For the word "Damages", copy every line of the material that includes it.

※

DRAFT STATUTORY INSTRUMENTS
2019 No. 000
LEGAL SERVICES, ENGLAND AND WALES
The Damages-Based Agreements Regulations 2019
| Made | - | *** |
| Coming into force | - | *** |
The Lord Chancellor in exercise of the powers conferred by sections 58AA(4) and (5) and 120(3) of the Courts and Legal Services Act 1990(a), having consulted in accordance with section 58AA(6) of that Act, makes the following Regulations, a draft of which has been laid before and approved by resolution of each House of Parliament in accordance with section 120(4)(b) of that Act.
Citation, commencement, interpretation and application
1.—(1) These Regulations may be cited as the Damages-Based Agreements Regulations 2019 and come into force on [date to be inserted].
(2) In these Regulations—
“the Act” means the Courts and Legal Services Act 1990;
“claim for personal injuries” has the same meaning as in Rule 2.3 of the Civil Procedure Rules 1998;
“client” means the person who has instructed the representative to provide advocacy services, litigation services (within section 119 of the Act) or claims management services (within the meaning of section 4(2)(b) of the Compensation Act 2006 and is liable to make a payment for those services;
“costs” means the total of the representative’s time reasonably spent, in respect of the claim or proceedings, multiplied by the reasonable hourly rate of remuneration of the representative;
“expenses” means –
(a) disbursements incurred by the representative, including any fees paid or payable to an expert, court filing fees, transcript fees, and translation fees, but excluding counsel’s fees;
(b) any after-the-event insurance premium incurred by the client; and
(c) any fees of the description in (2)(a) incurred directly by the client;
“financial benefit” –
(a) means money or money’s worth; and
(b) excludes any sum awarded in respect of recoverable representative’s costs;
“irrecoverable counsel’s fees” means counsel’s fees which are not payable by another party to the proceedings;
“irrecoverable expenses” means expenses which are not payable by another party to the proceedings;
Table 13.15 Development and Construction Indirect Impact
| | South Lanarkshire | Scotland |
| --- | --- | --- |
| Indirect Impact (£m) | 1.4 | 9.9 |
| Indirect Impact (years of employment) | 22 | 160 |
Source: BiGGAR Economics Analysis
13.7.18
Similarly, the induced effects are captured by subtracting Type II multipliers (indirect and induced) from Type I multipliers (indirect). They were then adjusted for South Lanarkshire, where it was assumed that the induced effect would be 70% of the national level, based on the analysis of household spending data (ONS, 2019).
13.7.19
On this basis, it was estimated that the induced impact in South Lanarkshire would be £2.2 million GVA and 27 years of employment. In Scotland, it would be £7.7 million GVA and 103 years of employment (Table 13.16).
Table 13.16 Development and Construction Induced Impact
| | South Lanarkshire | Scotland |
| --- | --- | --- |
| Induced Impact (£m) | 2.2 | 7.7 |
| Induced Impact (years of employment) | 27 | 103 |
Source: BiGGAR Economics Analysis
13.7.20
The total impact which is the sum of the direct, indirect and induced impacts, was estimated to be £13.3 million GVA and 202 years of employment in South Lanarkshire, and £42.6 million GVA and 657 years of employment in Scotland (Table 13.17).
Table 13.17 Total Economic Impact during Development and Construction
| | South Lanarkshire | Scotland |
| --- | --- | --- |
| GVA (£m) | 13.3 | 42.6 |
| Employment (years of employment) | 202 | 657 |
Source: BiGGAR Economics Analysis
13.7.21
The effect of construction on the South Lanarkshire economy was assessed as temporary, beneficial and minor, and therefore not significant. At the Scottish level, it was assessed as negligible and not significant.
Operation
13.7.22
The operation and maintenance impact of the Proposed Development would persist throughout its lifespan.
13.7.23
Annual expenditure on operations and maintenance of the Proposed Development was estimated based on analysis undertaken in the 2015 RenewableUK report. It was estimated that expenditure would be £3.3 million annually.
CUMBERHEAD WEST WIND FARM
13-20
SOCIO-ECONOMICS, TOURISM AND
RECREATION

※

__EXERCISE ANSWER__:
The Damages-Based Agreements Regulations 2019
1.—(1) These Regulations may be cited as the Damages-Based Agreements Regulations 2019 and come into force on [date to be inserted].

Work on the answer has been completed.